▸ **WHAT IS REQUIRED**
Pull out every line in the entries that contains the word "donde", and copy each one as it appears.

▸ **SOURCE MATERIAL**
◇ ◇ ◇ ◇ ◇
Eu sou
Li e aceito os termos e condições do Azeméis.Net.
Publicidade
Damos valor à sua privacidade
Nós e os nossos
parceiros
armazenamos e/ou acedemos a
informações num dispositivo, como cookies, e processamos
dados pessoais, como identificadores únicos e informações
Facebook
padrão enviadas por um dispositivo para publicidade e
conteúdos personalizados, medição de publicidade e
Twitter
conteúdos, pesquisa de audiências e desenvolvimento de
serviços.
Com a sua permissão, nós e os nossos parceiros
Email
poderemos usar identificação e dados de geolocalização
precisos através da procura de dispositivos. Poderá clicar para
◇ ◇ ◇ ◇ ◇
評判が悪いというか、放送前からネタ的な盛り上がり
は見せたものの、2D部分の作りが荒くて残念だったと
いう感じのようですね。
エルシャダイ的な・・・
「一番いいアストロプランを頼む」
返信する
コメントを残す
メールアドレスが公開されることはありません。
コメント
◇ ◇ ◇ ◇ ◇
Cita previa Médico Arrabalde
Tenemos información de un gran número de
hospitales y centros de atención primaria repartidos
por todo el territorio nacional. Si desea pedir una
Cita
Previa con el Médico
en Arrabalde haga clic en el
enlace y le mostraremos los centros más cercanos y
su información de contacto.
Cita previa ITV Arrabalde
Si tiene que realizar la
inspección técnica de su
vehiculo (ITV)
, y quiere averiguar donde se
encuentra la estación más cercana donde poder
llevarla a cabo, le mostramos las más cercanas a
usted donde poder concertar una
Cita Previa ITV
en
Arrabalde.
◇ ◇ ◇ ◇ ◇
▸ **TASK RESULT**
, y quiere averiguar donde se
encuentra la estación más cercana donde poder
usted donde poder concertar una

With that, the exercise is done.